> [練習課題]
1/ 書評文によると、塚田裕史は現実の世界で何を目指していたか。
2/ 書評文で、作中で言及される伝統的なゲームとして挙げられているものをすべて書き出してください。
3/ 書評文の最後の文の後から、その続きを書き継いでください。

> [課題文]
* * * * *

オススメ度 ★★☆☆☆ 2/5
目が覚めるとそこは不思議な世界。現実の世界では将棋のプロを目指していた塚田裕史(つかだひろし)は、その世界で、18体のそれぞれの能力を持った生き物を動かして、敵である青軍と七番勝負をすることとなる。そこは夢なのか仮想空間なのか。
なんとも突飛な舞台設定である。実際著者である貴志祐介は「クリムゾンの迷宮」でも人間同士で生き残りをかけたゲームのような物語を描いているが、本作品では塚田(つかだ)含む登場人物たちは、なぜその場所にいて、なぜ戦うことになったかがわからなく、その点が物語のカギなのだと推測できる。
さて、理由もわからず塚田(つかだ)は現実世界で知り合いだった人間を駒として青軍と戦うのだが、その過程で、将棋や囲碁、チェスなど伝統的なゲームについて言及される点が興味深い。またその舞台となっている場所が昨今有名になった長崎の軍艦島をモチーフとしている点も個人的には好奇心を刺激してくれた。むしろそこまで調べ上げているなら将棋や囲碁の純粋な勝負の世界を描いたほうが面白い物語になったのではないかと感じた。
感想としてはやはりこの非現実すぎる物語をすんなり楽しむのは誰にとってもなかなか難しいのではないかと思う。とはいえこのような物語を世に出せるのは著者の過去の実績があるからゆえなのだろう。普通の人が同じものを書いてもまず出版社は却下するに違いない。そういう意味では現代アート的感覚で触れてみるのもいいかもしれない。
【楽天ブックス】「ダークゾーン」
カテゴリー: ★2つ
「自爆する若者たち 人口学が警告する驚愕の未来」グナル・ハインゾーン
オススメ度 ★★☆☆☆ 2/5
社会・経済学者である著者は、世界で発生するテロの原因として、「ユース・バルジ」というものに着目した。

* * * * *

> [確認用データ]
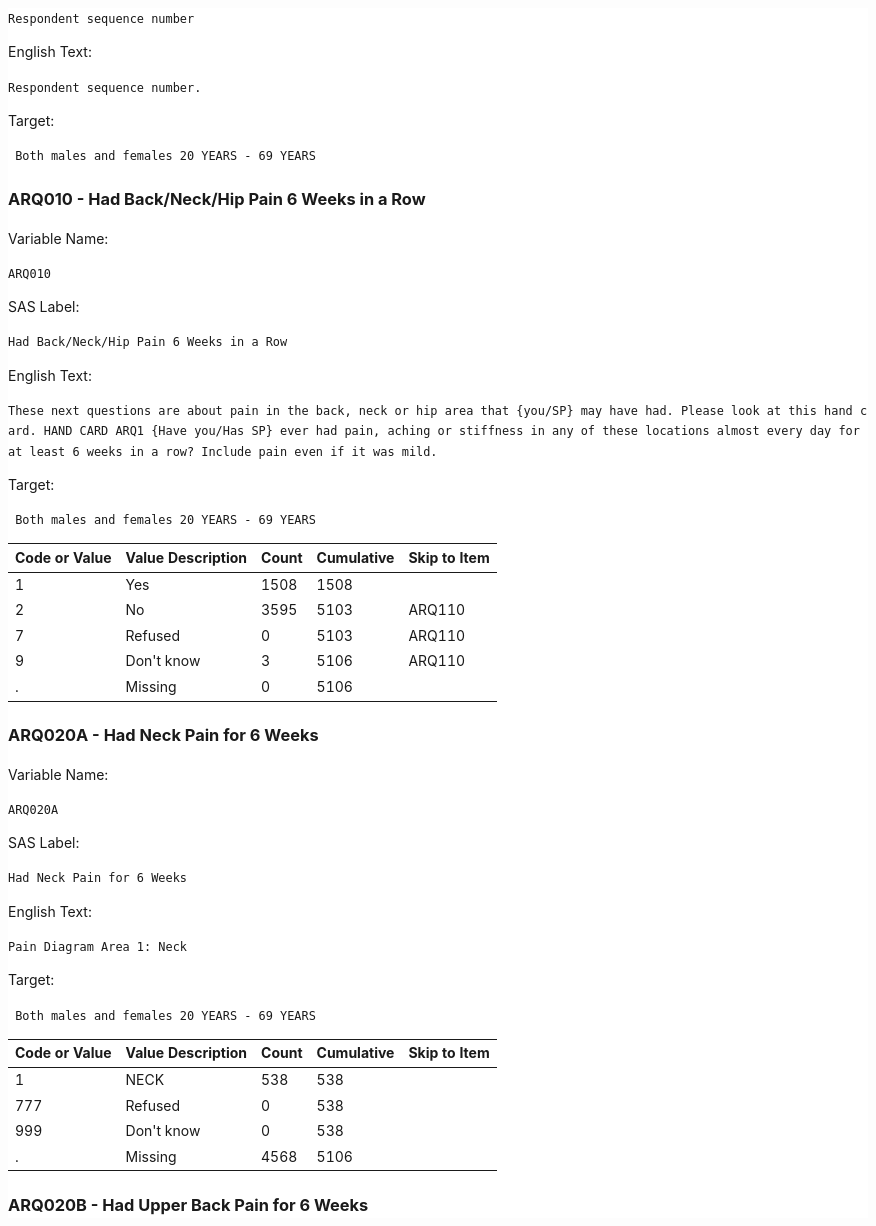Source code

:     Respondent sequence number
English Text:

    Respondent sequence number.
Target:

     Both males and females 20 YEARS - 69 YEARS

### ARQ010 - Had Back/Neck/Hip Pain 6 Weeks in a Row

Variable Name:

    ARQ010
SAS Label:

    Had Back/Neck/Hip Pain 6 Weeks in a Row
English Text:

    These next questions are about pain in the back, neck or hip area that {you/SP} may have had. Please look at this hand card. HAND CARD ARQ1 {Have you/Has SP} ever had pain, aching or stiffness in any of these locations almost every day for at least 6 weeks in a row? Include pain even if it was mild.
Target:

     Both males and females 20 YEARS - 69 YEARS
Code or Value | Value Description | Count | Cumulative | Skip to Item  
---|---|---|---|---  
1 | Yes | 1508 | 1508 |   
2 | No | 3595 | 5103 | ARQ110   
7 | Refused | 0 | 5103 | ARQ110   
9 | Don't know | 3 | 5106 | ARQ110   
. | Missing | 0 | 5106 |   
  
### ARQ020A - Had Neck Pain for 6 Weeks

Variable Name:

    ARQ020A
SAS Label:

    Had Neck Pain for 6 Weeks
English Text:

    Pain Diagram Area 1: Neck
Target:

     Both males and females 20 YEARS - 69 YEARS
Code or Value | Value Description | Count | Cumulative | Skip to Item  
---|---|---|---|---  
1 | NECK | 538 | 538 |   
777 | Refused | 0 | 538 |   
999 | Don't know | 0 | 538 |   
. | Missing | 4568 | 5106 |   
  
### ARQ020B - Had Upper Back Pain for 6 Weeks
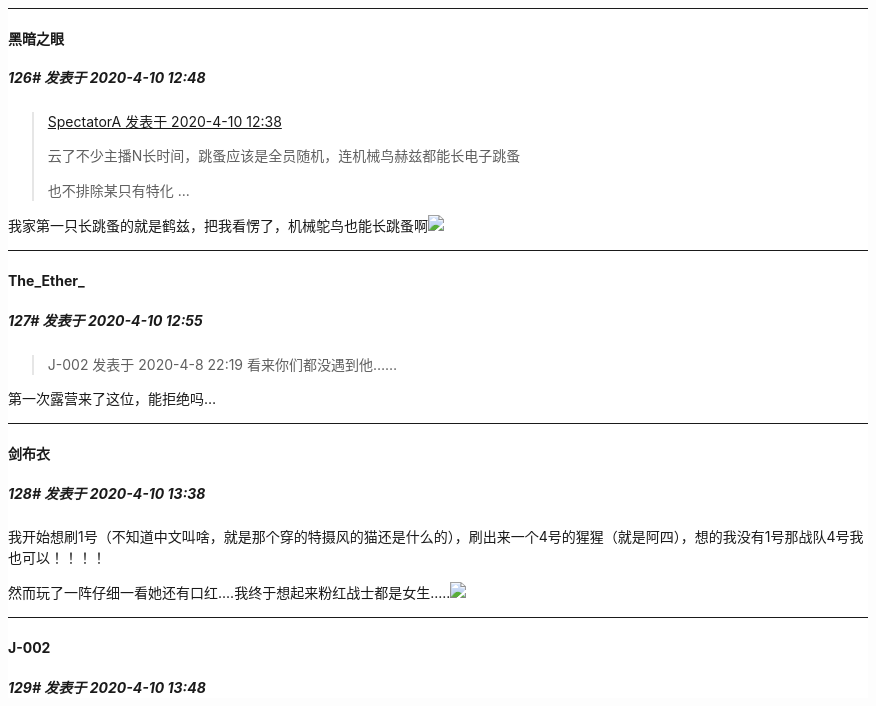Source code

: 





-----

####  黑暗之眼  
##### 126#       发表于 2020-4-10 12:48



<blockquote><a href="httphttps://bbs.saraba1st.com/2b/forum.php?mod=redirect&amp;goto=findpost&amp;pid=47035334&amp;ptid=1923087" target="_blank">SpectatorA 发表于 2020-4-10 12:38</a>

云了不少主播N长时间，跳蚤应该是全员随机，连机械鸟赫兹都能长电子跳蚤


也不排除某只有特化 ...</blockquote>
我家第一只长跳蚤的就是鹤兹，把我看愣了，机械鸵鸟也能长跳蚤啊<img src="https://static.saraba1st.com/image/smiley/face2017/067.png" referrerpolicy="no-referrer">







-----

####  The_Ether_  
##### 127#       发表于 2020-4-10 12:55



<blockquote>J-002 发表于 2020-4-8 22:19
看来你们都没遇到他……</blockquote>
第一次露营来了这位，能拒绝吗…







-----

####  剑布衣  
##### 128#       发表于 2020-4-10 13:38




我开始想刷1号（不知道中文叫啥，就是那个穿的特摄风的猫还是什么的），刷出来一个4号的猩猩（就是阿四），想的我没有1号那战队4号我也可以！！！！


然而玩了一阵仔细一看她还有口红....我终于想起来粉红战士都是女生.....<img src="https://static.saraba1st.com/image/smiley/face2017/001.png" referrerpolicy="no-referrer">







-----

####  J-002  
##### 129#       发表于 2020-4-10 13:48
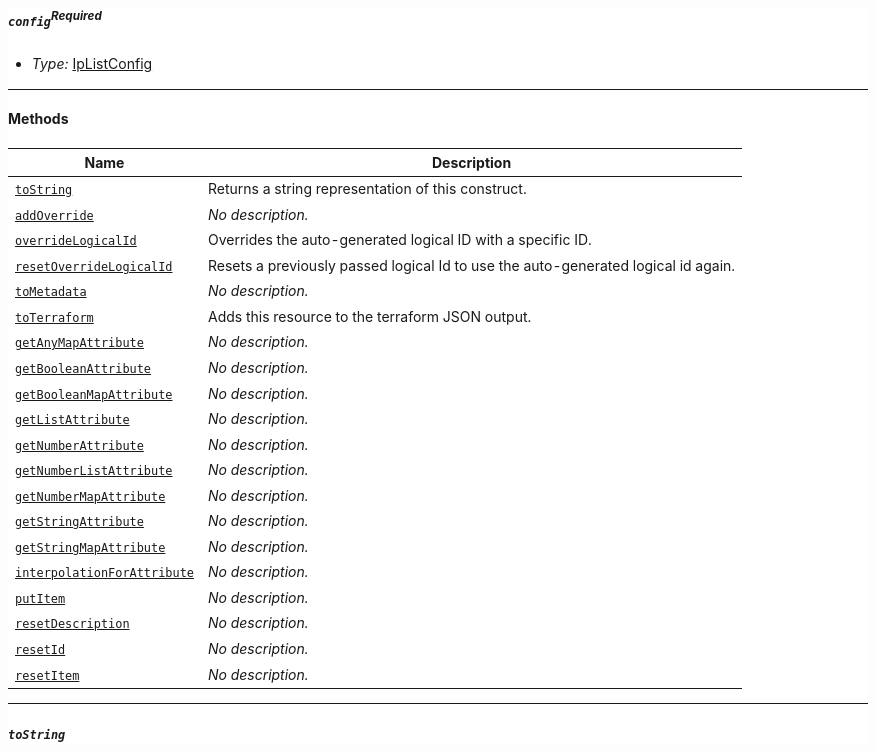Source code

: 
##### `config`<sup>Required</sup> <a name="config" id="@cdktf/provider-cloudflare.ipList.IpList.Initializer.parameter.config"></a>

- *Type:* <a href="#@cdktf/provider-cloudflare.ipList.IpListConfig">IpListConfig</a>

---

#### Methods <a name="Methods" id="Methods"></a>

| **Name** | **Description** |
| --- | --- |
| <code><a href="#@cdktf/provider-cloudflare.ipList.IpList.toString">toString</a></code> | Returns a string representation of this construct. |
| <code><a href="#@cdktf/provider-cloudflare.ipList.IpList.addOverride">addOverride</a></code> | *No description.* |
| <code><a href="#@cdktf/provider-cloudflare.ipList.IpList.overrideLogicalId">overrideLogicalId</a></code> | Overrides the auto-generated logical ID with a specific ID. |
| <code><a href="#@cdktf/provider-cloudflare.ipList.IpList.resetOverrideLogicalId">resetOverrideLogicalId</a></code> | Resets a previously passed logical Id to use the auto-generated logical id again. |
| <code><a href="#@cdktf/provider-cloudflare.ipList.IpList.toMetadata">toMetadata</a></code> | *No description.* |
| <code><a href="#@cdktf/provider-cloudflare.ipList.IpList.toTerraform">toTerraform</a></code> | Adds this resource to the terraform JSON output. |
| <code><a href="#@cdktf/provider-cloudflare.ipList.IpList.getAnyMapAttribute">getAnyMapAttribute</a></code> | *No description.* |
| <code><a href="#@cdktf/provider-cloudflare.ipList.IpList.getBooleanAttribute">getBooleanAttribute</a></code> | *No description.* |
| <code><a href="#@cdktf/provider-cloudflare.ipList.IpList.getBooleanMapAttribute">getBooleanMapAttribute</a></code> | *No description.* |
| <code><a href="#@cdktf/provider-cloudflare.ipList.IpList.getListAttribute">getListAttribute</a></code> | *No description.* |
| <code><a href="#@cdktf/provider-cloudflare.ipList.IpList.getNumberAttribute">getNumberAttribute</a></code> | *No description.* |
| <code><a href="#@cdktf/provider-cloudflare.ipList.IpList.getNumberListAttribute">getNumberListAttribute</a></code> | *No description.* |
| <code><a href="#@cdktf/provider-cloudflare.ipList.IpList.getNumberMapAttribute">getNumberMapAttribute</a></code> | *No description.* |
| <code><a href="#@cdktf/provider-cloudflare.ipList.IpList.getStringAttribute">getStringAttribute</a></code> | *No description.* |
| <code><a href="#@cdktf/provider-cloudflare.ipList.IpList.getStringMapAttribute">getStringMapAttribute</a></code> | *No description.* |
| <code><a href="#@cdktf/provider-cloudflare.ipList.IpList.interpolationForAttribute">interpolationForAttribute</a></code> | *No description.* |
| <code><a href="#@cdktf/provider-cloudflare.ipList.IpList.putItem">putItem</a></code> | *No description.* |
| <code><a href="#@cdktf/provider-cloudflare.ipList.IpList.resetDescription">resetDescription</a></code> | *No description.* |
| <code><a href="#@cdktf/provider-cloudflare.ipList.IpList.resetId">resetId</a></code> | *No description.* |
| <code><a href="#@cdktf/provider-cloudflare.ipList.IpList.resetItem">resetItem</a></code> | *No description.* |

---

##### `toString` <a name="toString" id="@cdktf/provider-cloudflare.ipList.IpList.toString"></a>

* * * * *

> [解答例]
1/ 将棋のプロを目指していた。

2/ 将棋、囲碁、チェス

3/
「ユース・バルジ」とは「過剰なまでに多い若者世代」と言い換えることもできる。僕らが扮装や戦争の原因としてあげるとしたら何だろう。おそらく「宗教問題」や「貧困」を挙げるのではないだろうか。しかし、上でも書いたように、本書の著者の視点はやや異なる。若い男性の比率が多くなりすぎると彼らは自らの有り余ったエネルギーの矛先を求めそれがやがて内戦や虐殺につながるのだという。
ある意味「貧困」などより非常に納得のできる考え方である。著者はその「ユース・バルジ」がいかに過去紛争や内戦に影響を与え、また今後どのようなことに警戒しなければならないかを語る。面白いのは例えば、出生率が1の先進国と出生率が6のイスラムの国が戦争をした場合の話。イスラムの国の戦死者は多くの場合、その家族の次男や三男であるのに対して、先進国の場合その家族の長男である場合が多い。そうなると当然一家の大黒柱を失った親によって、先進国では戦争に対する反発も高まる、というもの。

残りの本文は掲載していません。